An exact copy of every record is needed, with the pictures left out.

INPUT MATERIAL Start Marker

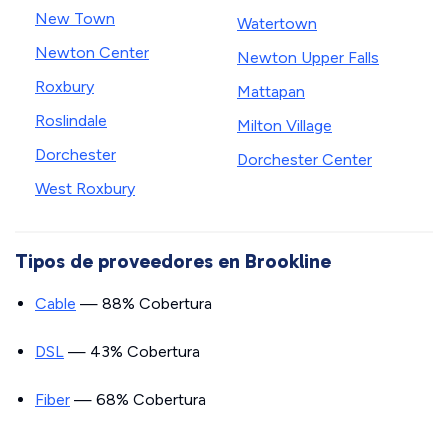
New Town
Watertown
Newton Center
Newton Upper Falls
Roxbury
Mattapan
Roslindale
Milton Village
Dorchester
Dorchester Center
West Roxbury
Tipos de proveedores en Brookline
Cable
— 88% Cobertura
DSL
— 43% Cobertura
Fiber
— 68% Cobertura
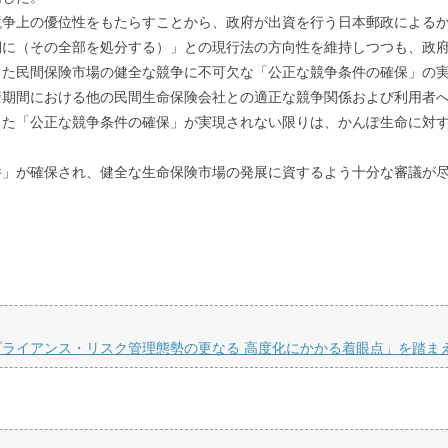
競争上の優位性をもたらすことから、政府が出資を行う日本郵政による
期に（その全部を処分する）」との現行法の方向性を維持しつつも、政
じた民間保険市場の健全な競争に不可欠な「公正な競争条件の確保」の
行期間における他の民間生命保険会社との適正な競争関係および利用者
じた「公正な競争条件の確保」が実現されない限りは、かんぽ生命に対
件」が確保され、健全な生命保険市場の発展に資するよう十分な審議が
ライアンス・リスク管理態勢の更なる 高度化にかかる着眼点」を踏ま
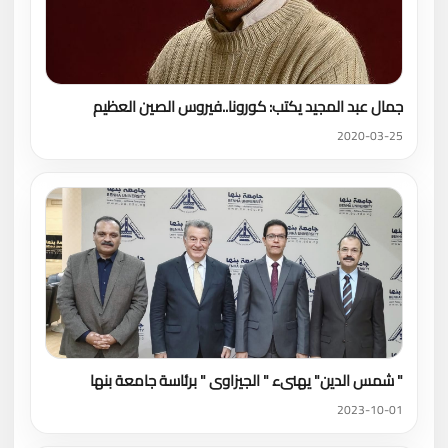
جمال عبد المجيد يكتب: كورونا..فيروس الصين العظيم
2020-03-25
" شمس الدين" يهنىء " الجيزاوى " برئاسة جامعة بنها
2023-10-01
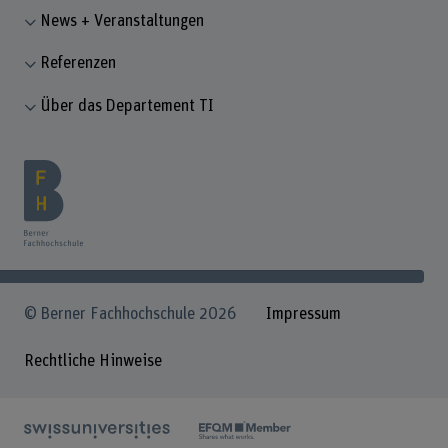
News + Veranstaltungen
Referenzen
Über das Departement TI
© Berner Fachhochschule 2026
Impressum
Rechtliche Hinweise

INPUT MATERIAL End Marker

[WRITTEN RESPONSE]
New Town
Watertown
Newton Center
Newton Upper Falls
Roxbury
Mattapan
Roslindale
Milton Village
Dorchester
Dorchester Center
West Roxbury
Tipos de proveedores en Brookline
Cable
— 88% Cobertura
DSL
— 43% Cobertura
Fiber
— 68% Cobertura
競争上の優位性をもたらすことから、政府が出資を行う日本郵政による
期に（その全部を処分する）」との現行法の方向性を維持しつつも、政
じた民間保険市場の健全な競争に不可欠な「公正な競争条件の確保」の
行期間における他の民間生命保険会社との適正な競争関係および利用者
じた「公正な競争条件の確保」が実現されない限りは、かんぽ生命に対
件」が確保され、健全な生命保険市場の発展に資するよう十分な審議が
ライアンス・リスク管理態勢の更なる 高度化にかかる着眼点」を踏ま
جمال عبد المجيد يكتب: كورونا..فيروس الصين العظيم
2020-03-25
" شمس الدين" يهنىء " الجيزاوى " برئاسة جامعة بنها
2023-10-01
News + Veranstaltungen
Referenzen
Über das Departement TI
© Berner Fachhochschule 2026
Impressum
Rechtliche Hinweise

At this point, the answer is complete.